** Task goal **
Format the lines of the records below as a numbered list with no blank lines. Begin at the line that contains "class: Florideophyceae" and stop after the line that contains "family: Actiniidae", including both.

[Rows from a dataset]
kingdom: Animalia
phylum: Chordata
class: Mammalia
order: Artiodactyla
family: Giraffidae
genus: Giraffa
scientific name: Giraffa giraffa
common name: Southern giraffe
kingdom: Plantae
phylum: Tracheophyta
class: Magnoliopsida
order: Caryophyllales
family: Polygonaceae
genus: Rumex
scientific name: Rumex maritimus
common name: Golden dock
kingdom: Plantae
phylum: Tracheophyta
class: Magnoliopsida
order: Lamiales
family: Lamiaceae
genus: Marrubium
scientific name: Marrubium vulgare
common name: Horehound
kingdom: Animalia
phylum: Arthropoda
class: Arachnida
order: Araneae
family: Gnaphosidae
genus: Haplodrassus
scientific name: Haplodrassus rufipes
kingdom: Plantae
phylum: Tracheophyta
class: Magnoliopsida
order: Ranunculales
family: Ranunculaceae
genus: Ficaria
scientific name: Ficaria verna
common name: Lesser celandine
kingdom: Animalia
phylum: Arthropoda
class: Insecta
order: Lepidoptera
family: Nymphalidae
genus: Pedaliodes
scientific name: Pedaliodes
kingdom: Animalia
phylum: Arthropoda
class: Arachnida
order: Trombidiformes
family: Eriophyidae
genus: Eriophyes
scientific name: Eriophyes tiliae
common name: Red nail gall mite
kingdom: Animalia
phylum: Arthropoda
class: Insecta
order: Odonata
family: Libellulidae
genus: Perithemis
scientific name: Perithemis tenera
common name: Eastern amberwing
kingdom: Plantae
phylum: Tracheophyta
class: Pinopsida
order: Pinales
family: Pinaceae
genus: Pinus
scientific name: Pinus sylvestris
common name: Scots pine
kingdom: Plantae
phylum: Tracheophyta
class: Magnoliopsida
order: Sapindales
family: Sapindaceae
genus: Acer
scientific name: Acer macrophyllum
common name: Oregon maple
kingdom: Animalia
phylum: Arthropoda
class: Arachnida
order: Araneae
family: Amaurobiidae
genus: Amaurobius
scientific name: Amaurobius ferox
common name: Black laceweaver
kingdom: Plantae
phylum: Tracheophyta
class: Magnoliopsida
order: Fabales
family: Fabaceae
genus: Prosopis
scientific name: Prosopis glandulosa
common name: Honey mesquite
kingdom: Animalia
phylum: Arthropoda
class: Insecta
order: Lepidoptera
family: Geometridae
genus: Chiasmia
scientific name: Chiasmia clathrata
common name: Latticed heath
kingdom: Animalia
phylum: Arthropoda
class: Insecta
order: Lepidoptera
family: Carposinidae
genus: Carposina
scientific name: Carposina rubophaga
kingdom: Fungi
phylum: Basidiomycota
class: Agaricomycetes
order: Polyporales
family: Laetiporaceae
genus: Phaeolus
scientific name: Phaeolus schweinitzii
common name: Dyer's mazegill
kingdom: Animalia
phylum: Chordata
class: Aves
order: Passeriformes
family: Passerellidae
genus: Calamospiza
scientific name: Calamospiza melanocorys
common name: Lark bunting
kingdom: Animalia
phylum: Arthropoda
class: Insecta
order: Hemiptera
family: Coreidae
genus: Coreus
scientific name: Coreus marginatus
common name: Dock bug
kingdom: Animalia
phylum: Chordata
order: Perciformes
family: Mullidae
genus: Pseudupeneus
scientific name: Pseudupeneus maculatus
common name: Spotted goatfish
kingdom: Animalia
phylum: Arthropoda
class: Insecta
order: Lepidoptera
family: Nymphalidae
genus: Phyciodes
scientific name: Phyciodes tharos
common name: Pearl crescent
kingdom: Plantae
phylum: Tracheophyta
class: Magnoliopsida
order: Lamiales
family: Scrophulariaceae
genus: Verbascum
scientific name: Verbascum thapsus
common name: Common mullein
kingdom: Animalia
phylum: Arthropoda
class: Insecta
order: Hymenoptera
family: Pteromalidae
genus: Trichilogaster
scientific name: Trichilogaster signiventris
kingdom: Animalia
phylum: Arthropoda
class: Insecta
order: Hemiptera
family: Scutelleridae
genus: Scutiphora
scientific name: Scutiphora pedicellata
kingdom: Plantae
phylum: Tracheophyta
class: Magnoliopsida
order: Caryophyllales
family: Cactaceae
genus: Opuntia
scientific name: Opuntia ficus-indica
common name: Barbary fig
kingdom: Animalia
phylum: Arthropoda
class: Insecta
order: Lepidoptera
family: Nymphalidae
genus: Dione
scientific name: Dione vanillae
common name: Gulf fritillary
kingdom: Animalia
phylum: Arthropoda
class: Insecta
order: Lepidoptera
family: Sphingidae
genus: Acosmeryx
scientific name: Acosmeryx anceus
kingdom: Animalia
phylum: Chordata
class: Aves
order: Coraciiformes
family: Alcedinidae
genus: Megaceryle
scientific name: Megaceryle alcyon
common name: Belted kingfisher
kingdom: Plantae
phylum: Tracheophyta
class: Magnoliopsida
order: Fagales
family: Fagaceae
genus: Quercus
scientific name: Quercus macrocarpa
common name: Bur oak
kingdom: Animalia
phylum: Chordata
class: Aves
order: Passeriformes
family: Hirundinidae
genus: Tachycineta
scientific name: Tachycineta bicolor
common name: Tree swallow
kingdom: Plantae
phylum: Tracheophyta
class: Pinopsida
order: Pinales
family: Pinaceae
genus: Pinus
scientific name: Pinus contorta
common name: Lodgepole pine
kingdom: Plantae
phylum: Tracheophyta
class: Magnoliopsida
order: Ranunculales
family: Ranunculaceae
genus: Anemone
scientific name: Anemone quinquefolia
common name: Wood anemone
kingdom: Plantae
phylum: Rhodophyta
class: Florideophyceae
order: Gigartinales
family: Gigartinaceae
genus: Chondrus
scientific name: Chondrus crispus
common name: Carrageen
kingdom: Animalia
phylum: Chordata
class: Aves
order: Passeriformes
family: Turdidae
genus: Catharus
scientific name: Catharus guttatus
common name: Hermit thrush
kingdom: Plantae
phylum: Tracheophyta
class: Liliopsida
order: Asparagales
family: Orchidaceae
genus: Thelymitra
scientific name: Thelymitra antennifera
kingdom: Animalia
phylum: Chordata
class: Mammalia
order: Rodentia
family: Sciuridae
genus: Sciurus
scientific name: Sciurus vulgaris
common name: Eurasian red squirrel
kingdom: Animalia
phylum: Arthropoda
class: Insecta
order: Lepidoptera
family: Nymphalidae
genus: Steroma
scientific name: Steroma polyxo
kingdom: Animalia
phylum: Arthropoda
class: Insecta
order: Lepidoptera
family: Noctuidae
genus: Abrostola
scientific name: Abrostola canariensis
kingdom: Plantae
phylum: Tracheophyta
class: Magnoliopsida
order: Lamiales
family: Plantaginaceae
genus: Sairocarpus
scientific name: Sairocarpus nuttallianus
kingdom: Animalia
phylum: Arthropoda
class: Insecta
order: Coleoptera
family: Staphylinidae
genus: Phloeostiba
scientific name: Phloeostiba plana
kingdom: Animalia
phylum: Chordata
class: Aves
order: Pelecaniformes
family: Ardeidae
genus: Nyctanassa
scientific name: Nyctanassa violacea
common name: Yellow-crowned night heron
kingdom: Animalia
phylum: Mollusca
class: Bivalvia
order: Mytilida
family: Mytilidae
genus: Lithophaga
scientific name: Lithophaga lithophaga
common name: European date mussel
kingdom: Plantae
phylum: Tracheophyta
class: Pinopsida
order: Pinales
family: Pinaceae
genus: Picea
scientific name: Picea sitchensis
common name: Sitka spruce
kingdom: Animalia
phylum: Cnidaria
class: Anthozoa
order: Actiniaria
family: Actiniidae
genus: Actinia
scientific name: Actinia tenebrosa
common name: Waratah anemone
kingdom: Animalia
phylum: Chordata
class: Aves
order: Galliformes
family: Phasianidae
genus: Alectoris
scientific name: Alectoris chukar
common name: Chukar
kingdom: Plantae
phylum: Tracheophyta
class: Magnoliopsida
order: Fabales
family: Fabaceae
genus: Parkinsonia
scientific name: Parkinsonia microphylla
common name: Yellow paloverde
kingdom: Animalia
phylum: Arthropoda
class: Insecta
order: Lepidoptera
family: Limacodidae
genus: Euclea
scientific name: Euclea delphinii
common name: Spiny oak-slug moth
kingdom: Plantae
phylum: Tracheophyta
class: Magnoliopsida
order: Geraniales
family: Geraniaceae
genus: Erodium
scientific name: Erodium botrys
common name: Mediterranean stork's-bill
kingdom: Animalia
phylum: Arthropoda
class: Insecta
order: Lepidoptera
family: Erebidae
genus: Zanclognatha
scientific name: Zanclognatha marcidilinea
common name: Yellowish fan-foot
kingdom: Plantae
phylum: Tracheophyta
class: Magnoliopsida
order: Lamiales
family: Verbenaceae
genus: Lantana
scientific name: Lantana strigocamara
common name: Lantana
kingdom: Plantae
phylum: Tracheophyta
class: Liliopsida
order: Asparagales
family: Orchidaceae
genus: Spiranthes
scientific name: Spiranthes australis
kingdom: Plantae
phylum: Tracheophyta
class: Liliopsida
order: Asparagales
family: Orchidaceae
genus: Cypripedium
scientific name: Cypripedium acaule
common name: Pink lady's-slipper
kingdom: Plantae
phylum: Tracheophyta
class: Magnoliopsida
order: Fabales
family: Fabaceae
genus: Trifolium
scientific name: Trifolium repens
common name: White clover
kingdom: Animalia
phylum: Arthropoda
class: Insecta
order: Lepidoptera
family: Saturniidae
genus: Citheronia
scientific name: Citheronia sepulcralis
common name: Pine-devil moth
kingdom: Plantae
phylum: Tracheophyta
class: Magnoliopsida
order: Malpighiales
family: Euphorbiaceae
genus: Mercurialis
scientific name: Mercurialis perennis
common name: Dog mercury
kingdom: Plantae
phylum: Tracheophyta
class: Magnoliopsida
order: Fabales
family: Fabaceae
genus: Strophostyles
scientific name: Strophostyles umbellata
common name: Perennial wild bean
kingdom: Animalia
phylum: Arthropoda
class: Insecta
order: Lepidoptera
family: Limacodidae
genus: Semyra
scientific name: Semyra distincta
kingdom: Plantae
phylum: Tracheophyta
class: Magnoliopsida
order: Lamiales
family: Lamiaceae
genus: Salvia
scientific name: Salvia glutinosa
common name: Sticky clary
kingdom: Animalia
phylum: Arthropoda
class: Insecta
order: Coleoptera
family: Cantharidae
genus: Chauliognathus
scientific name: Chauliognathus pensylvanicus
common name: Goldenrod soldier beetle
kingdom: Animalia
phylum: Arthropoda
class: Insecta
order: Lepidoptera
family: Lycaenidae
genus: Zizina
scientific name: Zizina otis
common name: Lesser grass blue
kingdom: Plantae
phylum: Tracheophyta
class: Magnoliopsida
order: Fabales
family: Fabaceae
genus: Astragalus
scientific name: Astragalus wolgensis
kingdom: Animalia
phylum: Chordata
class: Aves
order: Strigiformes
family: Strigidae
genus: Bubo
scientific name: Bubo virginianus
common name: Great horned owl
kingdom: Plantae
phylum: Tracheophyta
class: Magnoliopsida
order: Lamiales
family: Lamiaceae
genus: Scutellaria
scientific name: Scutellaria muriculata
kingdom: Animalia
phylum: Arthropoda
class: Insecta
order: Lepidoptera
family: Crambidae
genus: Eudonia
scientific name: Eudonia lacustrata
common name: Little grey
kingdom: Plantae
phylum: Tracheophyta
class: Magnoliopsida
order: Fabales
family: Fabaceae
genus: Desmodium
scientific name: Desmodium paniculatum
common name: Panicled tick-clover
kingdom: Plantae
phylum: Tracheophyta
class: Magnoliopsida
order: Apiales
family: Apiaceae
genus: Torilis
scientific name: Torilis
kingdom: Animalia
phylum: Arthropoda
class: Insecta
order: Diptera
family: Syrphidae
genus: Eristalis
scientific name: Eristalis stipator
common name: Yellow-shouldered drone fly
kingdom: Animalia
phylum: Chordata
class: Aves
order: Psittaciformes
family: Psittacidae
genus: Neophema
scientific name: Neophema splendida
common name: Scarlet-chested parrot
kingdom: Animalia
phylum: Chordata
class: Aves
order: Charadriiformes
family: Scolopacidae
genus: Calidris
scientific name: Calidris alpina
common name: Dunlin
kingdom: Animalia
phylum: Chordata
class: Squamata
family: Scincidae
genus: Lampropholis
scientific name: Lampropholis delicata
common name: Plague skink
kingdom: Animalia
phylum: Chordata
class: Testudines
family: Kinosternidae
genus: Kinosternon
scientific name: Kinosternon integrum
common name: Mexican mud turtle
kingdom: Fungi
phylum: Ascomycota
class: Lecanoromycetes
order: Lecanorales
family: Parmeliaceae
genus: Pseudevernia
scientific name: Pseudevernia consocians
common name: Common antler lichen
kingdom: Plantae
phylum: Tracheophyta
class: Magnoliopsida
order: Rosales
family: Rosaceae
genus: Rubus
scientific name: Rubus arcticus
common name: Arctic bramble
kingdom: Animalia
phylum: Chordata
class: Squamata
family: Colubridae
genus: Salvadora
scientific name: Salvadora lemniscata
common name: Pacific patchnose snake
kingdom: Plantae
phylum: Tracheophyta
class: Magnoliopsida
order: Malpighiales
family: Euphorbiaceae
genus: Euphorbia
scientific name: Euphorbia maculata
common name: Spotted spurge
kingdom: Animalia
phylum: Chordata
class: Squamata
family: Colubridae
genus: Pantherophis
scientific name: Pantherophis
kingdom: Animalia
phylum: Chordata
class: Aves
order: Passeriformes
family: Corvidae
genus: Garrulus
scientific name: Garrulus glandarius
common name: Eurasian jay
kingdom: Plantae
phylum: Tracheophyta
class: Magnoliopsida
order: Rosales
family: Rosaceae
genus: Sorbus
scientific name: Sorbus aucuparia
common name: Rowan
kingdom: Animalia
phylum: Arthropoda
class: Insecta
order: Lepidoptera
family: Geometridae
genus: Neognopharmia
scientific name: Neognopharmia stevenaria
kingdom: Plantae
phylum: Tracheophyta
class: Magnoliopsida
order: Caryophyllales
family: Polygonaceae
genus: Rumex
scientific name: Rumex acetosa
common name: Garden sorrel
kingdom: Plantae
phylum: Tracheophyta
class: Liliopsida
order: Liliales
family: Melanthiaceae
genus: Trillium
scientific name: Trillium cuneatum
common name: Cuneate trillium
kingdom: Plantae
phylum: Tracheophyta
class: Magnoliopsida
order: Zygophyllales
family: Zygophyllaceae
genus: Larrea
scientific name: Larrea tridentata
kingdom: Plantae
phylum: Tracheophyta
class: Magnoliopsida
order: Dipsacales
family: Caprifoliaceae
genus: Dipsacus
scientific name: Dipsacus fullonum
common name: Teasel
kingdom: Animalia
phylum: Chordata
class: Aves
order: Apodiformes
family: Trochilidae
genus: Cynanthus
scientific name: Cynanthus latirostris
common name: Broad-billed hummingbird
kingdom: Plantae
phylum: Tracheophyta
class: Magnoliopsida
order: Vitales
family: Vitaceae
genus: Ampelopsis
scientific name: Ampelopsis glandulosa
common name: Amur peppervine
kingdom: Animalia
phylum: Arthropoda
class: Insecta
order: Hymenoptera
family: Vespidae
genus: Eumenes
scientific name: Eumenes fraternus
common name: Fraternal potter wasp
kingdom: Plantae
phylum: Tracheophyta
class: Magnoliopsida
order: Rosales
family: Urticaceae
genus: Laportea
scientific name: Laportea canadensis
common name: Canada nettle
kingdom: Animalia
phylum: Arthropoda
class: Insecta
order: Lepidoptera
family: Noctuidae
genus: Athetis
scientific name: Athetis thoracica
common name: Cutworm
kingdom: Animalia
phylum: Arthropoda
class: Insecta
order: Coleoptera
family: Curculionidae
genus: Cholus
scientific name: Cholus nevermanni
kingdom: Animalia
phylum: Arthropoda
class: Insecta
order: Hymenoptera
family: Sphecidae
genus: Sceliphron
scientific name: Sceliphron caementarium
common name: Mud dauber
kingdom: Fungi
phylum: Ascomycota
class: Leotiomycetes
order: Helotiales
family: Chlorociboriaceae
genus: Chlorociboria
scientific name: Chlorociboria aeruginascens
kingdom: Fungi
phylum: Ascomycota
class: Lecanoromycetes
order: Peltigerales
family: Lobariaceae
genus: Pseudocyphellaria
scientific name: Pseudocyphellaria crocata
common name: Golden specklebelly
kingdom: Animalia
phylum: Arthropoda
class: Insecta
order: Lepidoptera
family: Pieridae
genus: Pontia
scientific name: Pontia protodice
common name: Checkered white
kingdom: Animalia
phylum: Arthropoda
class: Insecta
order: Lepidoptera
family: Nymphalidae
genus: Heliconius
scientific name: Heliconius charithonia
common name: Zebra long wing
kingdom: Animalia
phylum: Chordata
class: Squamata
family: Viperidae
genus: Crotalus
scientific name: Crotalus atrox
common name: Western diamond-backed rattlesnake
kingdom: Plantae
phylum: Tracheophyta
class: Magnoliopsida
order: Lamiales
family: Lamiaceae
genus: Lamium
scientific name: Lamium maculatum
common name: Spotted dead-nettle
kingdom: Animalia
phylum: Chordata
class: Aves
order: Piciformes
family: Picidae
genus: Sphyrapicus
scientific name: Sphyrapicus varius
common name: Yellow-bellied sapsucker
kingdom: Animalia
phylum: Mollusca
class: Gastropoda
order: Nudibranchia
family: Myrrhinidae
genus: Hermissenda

** Answer in full **
1. class: Florideophyceae
2. order: Gigartinales
3. family: Gigartinaceae
4. genus: Chondrus
5. scientific name: Chondrus crispus
6. common name: Carrageen
7. kingdom: Animalia
8. phylum: Chordata
9. class: Aves
10. order: Passeriformes
11. family: Turdidae
12. genus: Catharus
13. scientific name: Catharus guttatus
14. common name: Hermit thrush
15. kingdom: Plantae
16. phylum: Tracheophyta
17. class: Liliopsida
18. order: Asparagales
19. family: Orchidaceae
20. genus: Thelymitra
21. scientific name: Thelymitra antennifera
22. kingdom: Animalia
23. phylum: Chordata
24. class: Mammalia
25. order: Rodentia
26. family: Sciuridae
27. genus: Sciurus
28. scientific name: Sciurus vulgaris
29. common name: Eurasian red squirrel
30. kingdom: Animalia
31. phylum: Arthropoda
32. class: Insecta
33. order: Lepidoptera
34. family: Nymphalidae
35. genus: Steroma
36. scientific name: Steroma polyxo
37. kingdom: Animalia
38. phylum: Arthropoda
39. class: Insecta
40. order: Lepidoptera
41. family: Noctuidae
42. genus: Abrostola
43. scientific name: Abrostola canariensis
44. kingdom: Plantae
45. phylum: Tracheophyta
46. class: Magnoliopsida
47. order: Lamiales
48. family: Plantaginaceae
49. genus: Sairocarpus
50. scientific name: Sairocarpus nuttallianus
51. kingdom: Animalia
52. phylum: Arthropoda
53. class: Insecta
54. order: Coleoptera
55. family: Staphylinidae
56. genus: Phloeostiba
57. scientific name: Phloeostiba plana
58. kingdom: Animalia
59. phylum: Chordata
60. class: Aves
61. order: Pelecaniformes
62. family: Ardeidae
63. genus: Nyctanassa
64. scientific name: Nyctanassa violacea
65. common name: Yellow-crowned night heron
66. kingdom: Animalia
67. phylum: Mollusca
68. class: Bivalvia
69. order: Mytilida
70. family: Mytilidae
71. genus: Lithophaga
72. scientific name: Lithophaga lithophaga
73. common name: European date mussel
74. kingdom: Plantae
75. phylum: Tracheophyta
76. class: Pinopsida
77. order: Pinales
78. family: Pinaceae
79. genus: Picea
80. scientific name: Picea sitchensis
81. common name: Sitka spruce
82. kingdom: Animalia
83. phylum: Cnidaria
84. class: Anthozoa
85. order: Actiniaria
86. family: Actiniidae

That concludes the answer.